BEGIN

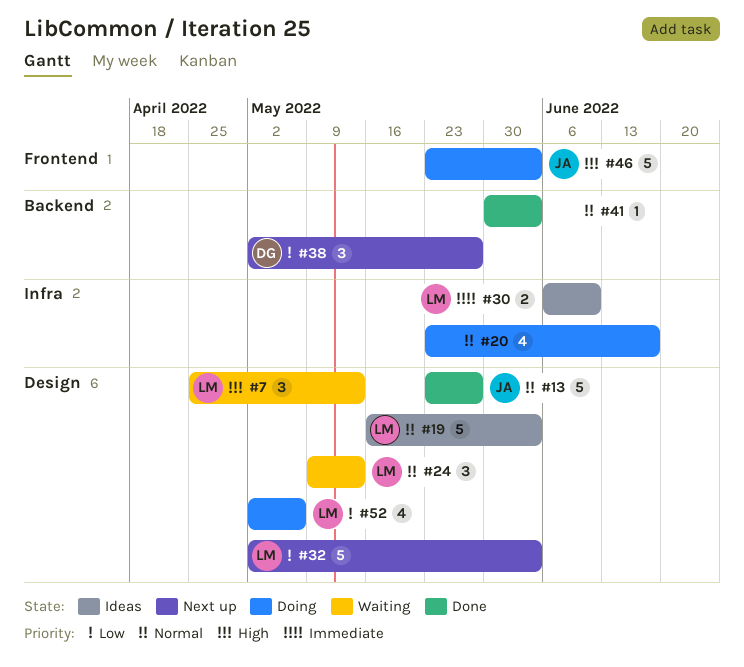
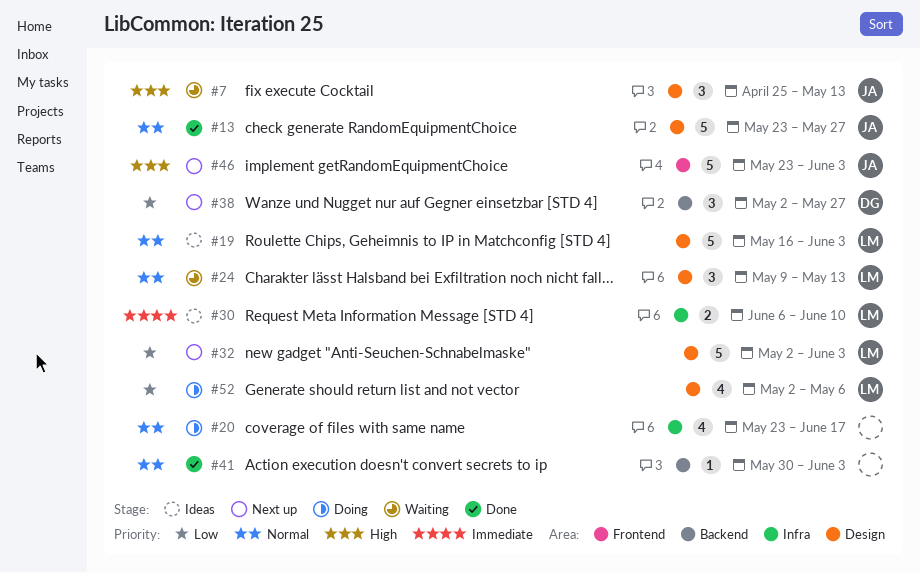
#7, owner: LM -> JA
#46, status: Doing -> Next up

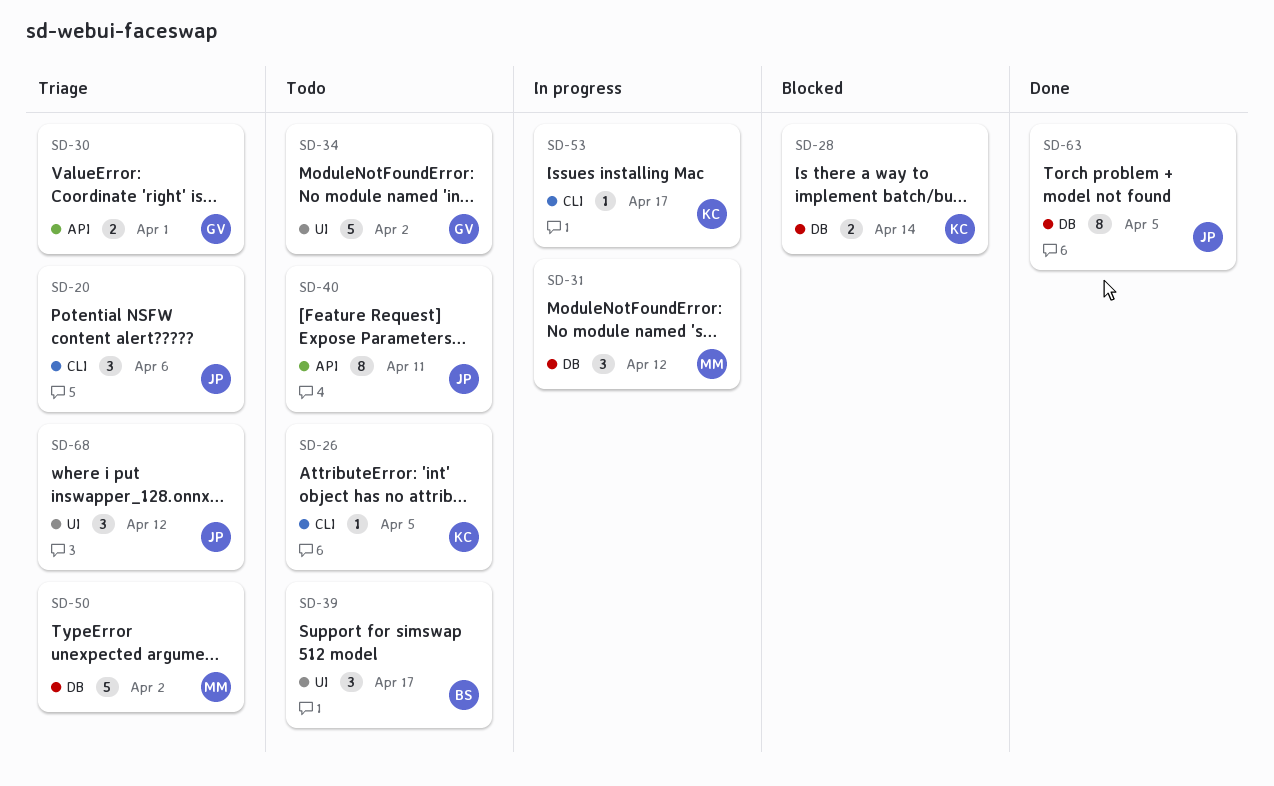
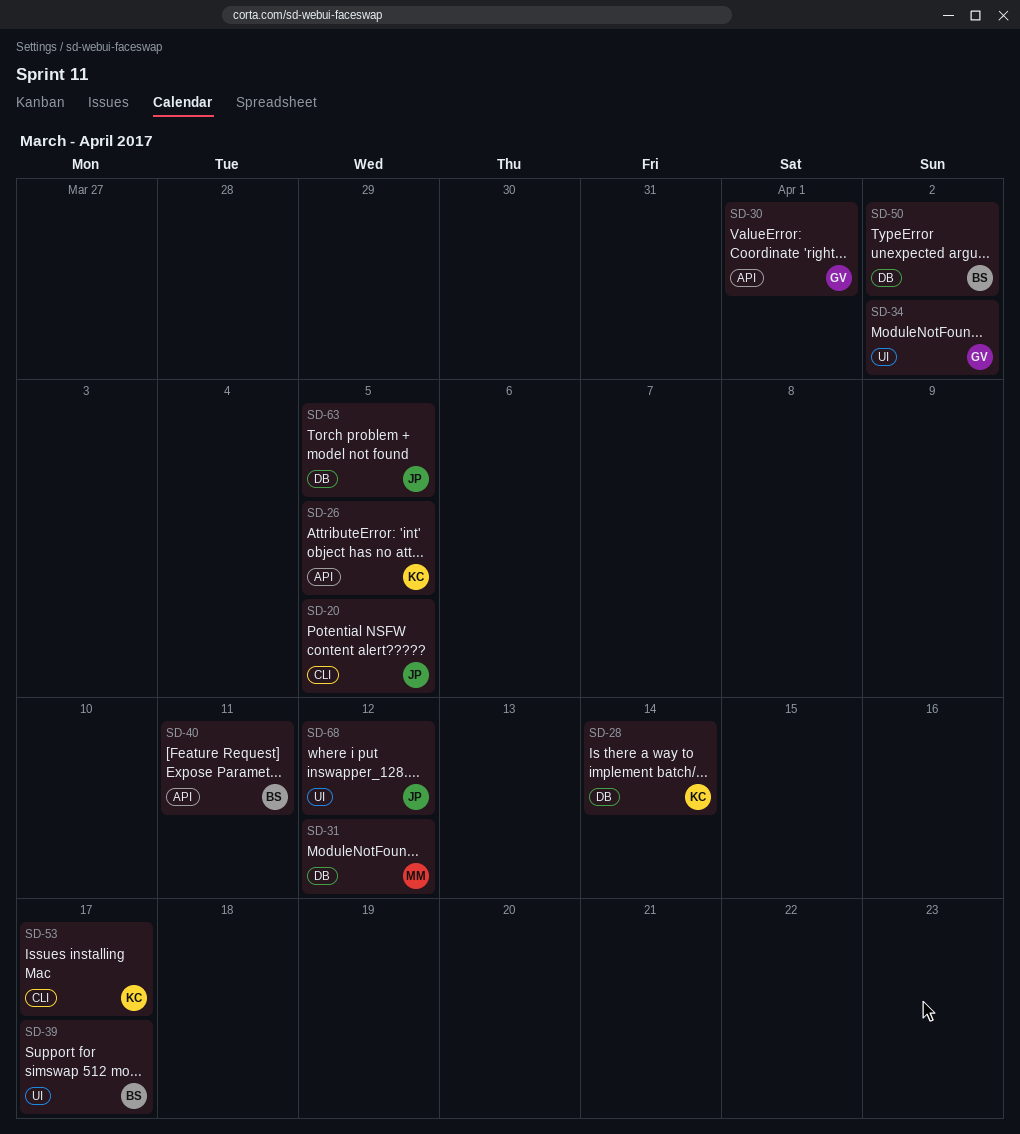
SD-20, due: Apr 6 -> Apr 5
SD-26, label: CLI -> API
SD-40, owner: JP -> BS
SD-50, owner: MM -> BS

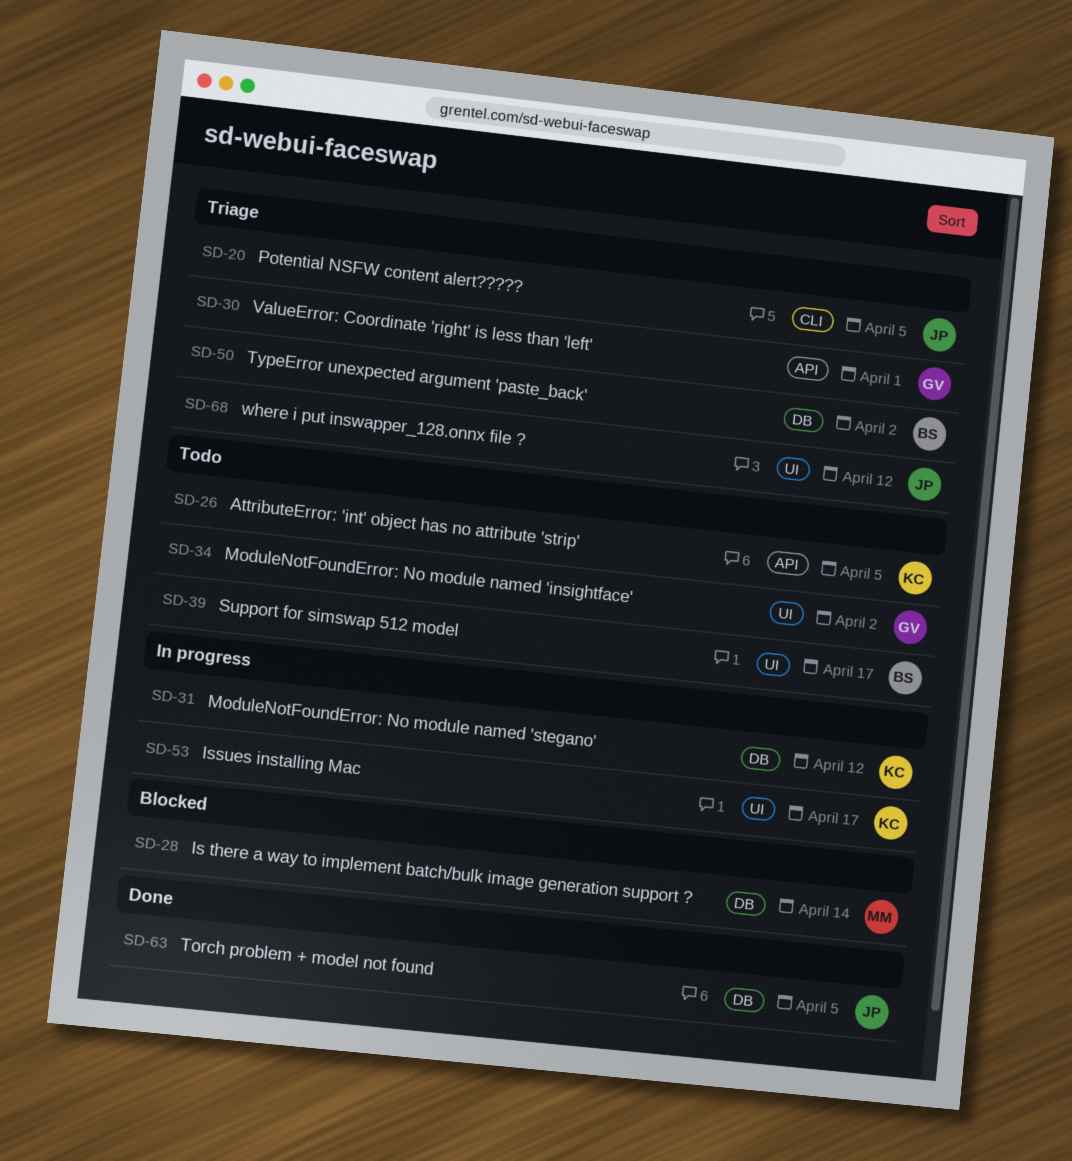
SD-28, owner: KC -> MM
SD-31, owner: MM -> KC
SD-40: present -> none
SD-53, label: CLI -> UI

END

The response should be the full material, repeated exactly, with images removed.

#7, owner: LM -> JA
#46, status: Doing -> Next up

SD-20, due: Apr 6 -> Apr 5
SD-26, label: CLI -> API
SD-40, owner: JP -> BS
SD-50, owner: MM -> BS

SD-28, owner: KC -> MM
SD-31, owner: MM -> KC
SD-40: present -> none
SD-53, label: CLI -> UI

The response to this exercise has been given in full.